_CONSIGNE A_:
Recopiez mot pour mot, du début à la fin, le compte rendu du match de championnat entre Johnny Rivera et Tatsumi Fujinami.

_EXTRAIT DU TEXTE_:
MATCH 9 : WWF JUNIOR HEAVYWEIGHT CHAMPIONSHIP MATCH : JOHNNY RIVERA VS TATSUMI FUJINAMI © (10:17)
VAINQUEUR : TATSUMI FUJINAMI
PRISE DE FINITION : GERMAN SUPLEX
INDICATEUR : *** ½
Avant-dernière rencontre de ce programme, c’est cette fois-ci le Junior Heavyweight Championship qui sera remis en jeu. Ce championnat entré en vigueur en 1965 est propre à la World Wrestling Federation et sera plus tard affilié à New Japan Pro Wrestling. Titulaire de la ceinture pour la seconde fois de sa carrière depuis octobre 1979, Tatsumi Fujinami fut le premier à porter le surnom de « Dragon » et est reconnu pour être l’inventeur du « Dragon Sleeper » et de la « Dragon Suplex ». Cité comme une inspiration par nombre de ses contemporains, notamment par Bret « Hitman » Hart, Fujinami fut détenteur du IWGP Championship à six reprises et fut intronisé au Hall of Fame de la WWE en 2015 par Ric Flair, l’un de ses plus farouches opposants. Ce soir, Fujinami se mesure à Johnny Rivera, catcheur d’origine portoricaine connu pour son catch aérien et technique, qui mériterait, au vu de son récent parcours, de s’accaparer une victoire de renom. Et pourquoi pas sur ce ring du Madison Square Garden ?

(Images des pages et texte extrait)
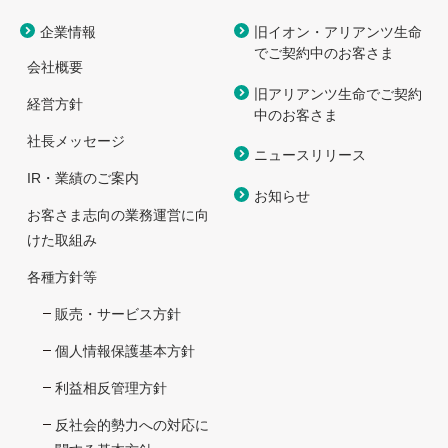
企業情報
旧イオン・アリアンツ生命
で
ご契約中のお客さま
会社概要
旧アリアンツ生命でご契約
経営方針
中のお客さま
社長メッセージ
ニュースリリース
IR・業績のご案内
お知らせ
お客さま志向の業務運営に向
けた取組み
各種方針等
販売・サービス方針
個人情報保護基本方針
利益相反管理方針
反社会的勢力への対応に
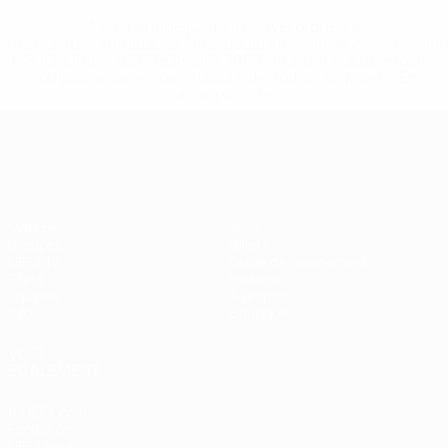
* Suspendue jusqu'à nouvel ordre. <a
href='https://fr.uefa.com/insideuefa/mediaservices/media
148df3adfcb7-1e200e38ed6f-1000--fifa-uefa-suspendem-
equipas-e-seleccoes-russas-de-todas-as-prov/' >En
savoir plus</a>
EURO féminin
Matches
Jeux
Groupes
Billets
UEFA.tv
Guide de l'évènement
Stats
Histoire
Équipes
À propos
Infos
Boutique
VOIR
ÉGALEMENT
fr.UEFA.com
Fondation
UEFA pour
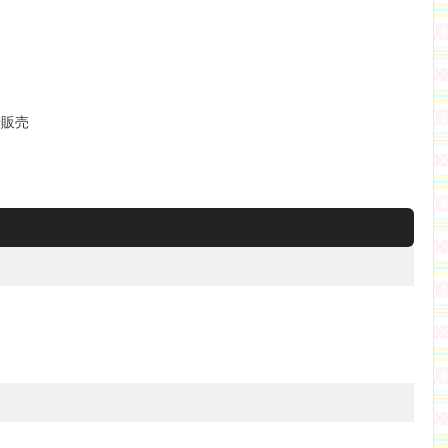
）
着販売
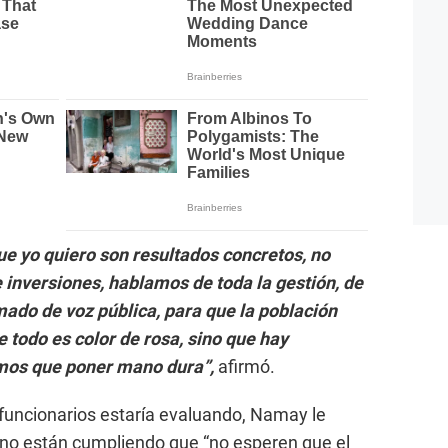
ue yo quiero son resultados concretos, no
 inversiones, hablamos de toda la gestión, de
amado de voz pública, para que la población
 todo es color de rosa, sino que hay
mos que poner mano dura”,
afirmó.
funcionarios estaría evaluando, Namay le
no están cumpliendo que “no esperen que el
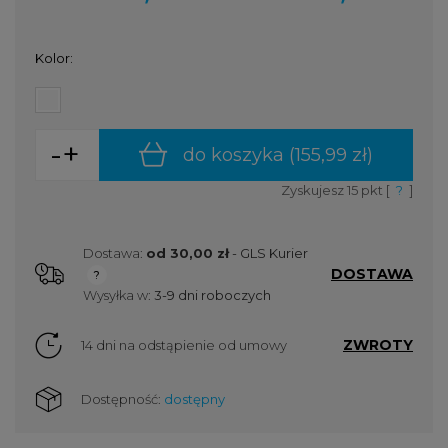
Kolor:
-
+
do koszyka (
155,99 zł
)
Zyskujesz
15
pkt [
?
]
Dostawa:
od 30,00 zł
- GLS Kurier
DOSTAWA
Cena nie zawiera ewentualnych kosztów płatności
Wysyłka w:
3-9 dni roboczych
ZWROTY
14 dni na odstąpienie od umowy
Dostępność:
dostępny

_CONSIGNE B_:
Transformez toutes les lignes des entrées ci-dessus en une liste numérotée, sans les lignes vides. Laissez les images de côté dans votre réponse.

_RÉPONSE RÉDIGÉE A_:
MATCH 9 : WWF JUNIOR HEAVYWEIGHT CHAMPIONSHIP MATCH : JOHNNY RIVERA VS TATSUMI FUJINAMI © (10:17)
VAINQUEUR : TATSUMI FUJINAMI
PRISE DE FINITION : GERMAN SUPLEX
INDICATEUR : *** ½
Avant-dernière rencontre de ce programme, c’est cette fois-ci le Junior Heavyweight Championship qui sera remis en jeu. Ce championnat entré en vigueur en 1965 est propre à la World Wrestling Federation et sera plus tard affilié à New Japan Pro Wrestling. Titulaire de la ceinture pour la seconde fois de sa carrière depuis octobre 1979, Tatsumi Fujinami fut le premier à porter le surnom de « Dragon » et est reconnu pour être l’inventeur du « Dragon Sleeper » et de la « Dragon Suplex ». Cité comme une inspiration par nombre de ses contemporains, notamment par Bret « Hitman » Hart, Fujinami fut détenteur du IWGP Championship à six reprises et fut intronisé au Hall of Fame de la WWE en 2015 par Ric Flair, l’un de ses plus farouches opposants. Ce soir, Fujinami se mesure à Johnny Rivera, catcheur d’origine portoricaine connu pour son catch aérien et technique, qui mériterait, au vu de son récent parcours, de s’accaparer une victoire de renom. Et pourquoi pas sur ce ring du Madison Square Garden ?

_RÉPONSE RÉDIGÉE B_:
1. 企業情報
2. 旧イオン・アリアンツ生命
3. で
4. ご契約中のお客さま
5. 会社概要
6. 旧アリアンツ生命でご契約
7. 経営方針
8. 中のお客さま
9. 社長メッセージ
10. ニュースリリース
11. IR・業績のご案内
12. お知らせ
13. お客さま志向の業務運営に向
14. けた取組み
15. 各種方針等
16. 販売・サービス方針
17. 個人情報保護基本方針
18. 利益相反管理方針
19. 反社会的勢力への対応に
20. * Suspendue jusqu'à nouvel ordre. <a
21. href='https://fr.uefa.com/insideuefa/mediaservices/media
22. 148df3adfcb7-1e200e38ed6f-1000--fifa-uefa-suspendem-
23. equipas-e-seleccoes-russas-de-todas-as-prov/' >En
24. savoir plus</a>
25. EURO féminin
26. Matches
27. Jeux
28. Groupes
29. Billets
30. UEFA.tv
31. Guide de l'évènement
32. Stats
33. Histoire
34. Équipes
35. À propos
36. Infos
37. Boutique
38. VOIR
39. ÉGALEMENT
40. fr.UEFA.com
41. Fondation
42. UEFA pour
43. ）
44. 着販売
45. ue yo quiero son resultados concretos, no
46.  inversiones, hablamos de toda la gestión, de
47. amado de voz pública, para que la población
48.  todo es color de rosa, sino que hay
49. mos que poner mano dura”,
50. afirmó.
51. funcionarios estaría evaluando, Namay le
52. no están cumpliendo que “no esperen que el
53. Kolor:
54. -
55. +
56. do koszyka (
57. 155,99 zł
58. )
59. Zyskujesz
60. 15
61. pkt [
62. ?
63. ]
64. Dostawa:
65. od 30,00 zł
66. - GLS Kurier
67. DOSTAWA
68. Cena nie zawiera ewentualnych kosztów płatności
69. Wysyłka w:
70. 3-9 dni roboczych
71. ZWROTY
72. 14 dni na odstąpienie od umowy
73. Dostępność:
74. dostępny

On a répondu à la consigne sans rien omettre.